Exercise brief: Edit the records from the line holding "right wrist: (102, 230, 3)" through the line holding "right ankle: (71, 290, -11)", inclusive, replacing "ankle" with "heel" and leaving everything else unchanged. Give back only those lines.

/---

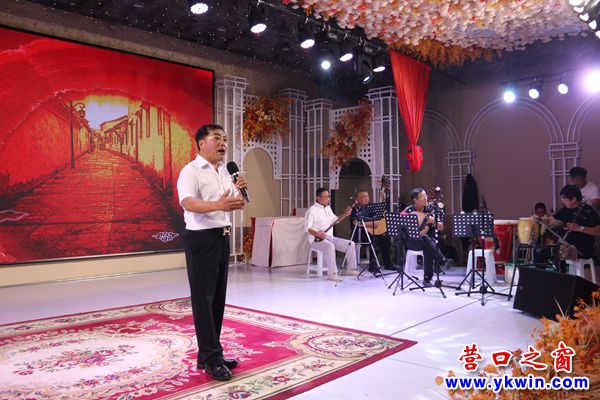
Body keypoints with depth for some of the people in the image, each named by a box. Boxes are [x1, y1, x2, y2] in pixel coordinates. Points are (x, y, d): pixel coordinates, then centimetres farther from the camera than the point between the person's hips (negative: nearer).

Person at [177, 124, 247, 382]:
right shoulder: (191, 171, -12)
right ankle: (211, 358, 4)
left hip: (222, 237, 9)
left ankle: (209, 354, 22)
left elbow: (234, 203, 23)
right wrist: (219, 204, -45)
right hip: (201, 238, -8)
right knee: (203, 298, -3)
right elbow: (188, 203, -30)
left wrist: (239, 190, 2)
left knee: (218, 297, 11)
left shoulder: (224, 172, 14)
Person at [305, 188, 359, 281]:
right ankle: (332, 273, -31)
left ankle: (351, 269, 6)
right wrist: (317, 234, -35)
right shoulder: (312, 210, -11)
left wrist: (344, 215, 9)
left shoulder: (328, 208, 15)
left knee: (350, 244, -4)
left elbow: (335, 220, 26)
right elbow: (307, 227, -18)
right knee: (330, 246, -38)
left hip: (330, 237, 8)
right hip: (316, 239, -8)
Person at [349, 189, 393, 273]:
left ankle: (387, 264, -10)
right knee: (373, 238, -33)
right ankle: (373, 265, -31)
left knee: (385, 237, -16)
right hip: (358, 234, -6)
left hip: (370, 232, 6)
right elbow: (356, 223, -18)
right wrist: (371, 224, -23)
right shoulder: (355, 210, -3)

\---
/---

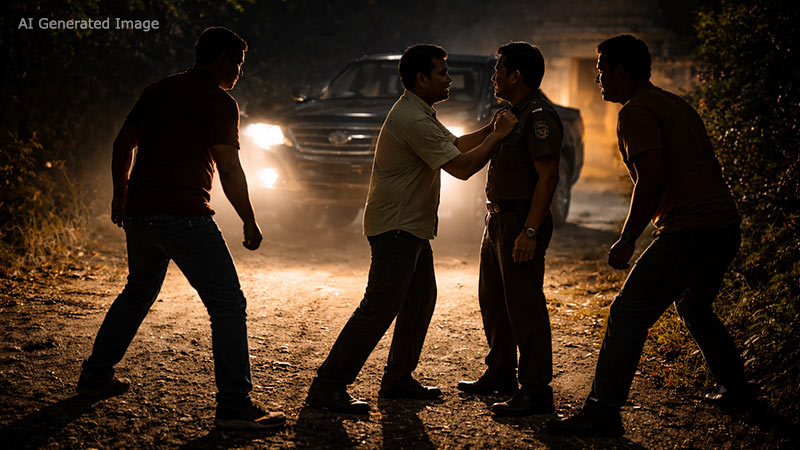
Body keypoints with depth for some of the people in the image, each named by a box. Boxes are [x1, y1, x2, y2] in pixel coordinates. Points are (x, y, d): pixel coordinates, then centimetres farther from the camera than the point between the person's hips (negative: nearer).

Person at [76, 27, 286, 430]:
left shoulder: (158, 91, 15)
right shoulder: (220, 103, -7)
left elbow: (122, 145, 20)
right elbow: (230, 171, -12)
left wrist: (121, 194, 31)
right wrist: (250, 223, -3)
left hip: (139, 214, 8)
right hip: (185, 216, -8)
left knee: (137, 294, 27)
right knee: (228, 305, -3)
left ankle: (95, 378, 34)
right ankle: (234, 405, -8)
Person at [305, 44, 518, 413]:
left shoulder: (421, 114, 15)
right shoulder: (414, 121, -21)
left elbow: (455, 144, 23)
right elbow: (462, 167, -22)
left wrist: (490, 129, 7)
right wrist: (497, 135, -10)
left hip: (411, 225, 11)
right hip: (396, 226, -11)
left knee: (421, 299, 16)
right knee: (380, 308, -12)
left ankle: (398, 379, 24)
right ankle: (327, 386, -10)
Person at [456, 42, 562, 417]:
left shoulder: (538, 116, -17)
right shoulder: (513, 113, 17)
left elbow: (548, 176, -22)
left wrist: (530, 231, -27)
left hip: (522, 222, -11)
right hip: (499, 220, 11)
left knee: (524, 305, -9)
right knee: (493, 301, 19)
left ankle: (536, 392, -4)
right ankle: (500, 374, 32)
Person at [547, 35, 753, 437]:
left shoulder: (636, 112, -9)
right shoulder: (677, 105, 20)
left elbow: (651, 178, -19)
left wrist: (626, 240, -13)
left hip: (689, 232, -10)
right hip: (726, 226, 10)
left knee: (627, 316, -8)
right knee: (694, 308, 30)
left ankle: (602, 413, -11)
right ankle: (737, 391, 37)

\---
/---

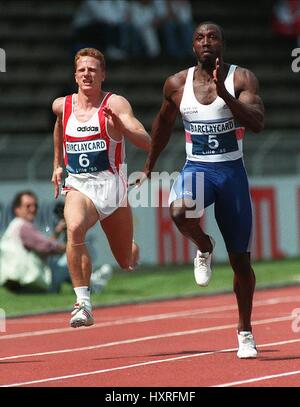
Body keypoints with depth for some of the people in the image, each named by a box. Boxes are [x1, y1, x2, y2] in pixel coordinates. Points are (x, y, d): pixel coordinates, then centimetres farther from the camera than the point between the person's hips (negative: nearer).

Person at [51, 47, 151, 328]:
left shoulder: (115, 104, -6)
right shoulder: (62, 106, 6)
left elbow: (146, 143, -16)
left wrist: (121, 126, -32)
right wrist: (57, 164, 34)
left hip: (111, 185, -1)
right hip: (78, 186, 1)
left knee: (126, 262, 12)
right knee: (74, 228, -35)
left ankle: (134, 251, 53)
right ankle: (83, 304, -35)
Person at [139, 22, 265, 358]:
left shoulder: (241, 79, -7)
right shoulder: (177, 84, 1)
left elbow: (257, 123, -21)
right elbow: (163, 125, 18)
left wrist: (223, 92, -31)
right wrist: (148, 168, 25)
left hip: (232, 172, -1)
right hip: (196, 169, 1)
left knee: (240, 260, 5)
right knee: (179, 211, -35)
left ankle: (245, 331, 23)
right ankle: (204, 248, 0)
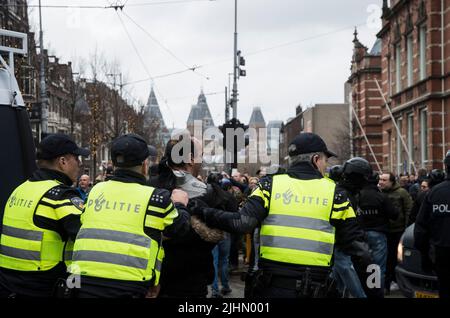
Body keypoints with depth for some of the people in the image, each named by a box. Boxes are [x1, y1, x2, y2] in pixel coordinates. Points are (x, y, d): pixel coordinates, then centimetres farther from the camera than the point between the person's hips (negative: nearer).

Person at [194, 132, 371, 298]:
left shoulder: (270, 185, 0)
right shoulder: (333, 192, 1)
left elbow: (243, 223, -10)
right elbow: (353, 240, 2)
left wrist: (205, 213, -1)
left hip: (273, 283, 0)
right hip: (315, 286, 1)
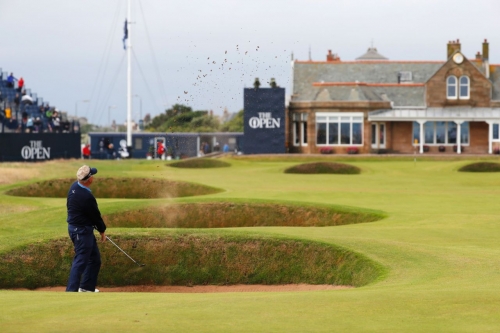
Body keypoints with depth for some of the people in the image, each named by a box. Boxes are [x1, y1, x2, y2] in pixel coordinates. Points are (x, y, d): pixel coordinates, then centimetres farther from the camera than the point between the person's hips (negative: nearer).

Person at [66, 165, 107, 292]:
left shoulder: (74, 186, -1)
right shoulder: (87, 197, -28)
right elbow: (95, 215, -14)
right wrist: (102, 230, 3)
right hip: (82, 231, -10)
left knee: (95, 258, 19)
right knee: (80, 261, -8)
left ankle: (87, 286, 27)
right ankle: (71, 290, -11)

\---

Reply to the task:
right wrist: (102, 230, 3)
right hip: (82, 231, -10)
left knee: (95, 258, 19)
right knee: (80, 261, -8)
left heel: (87, 286, 27)
right heel: (71, 290, -11)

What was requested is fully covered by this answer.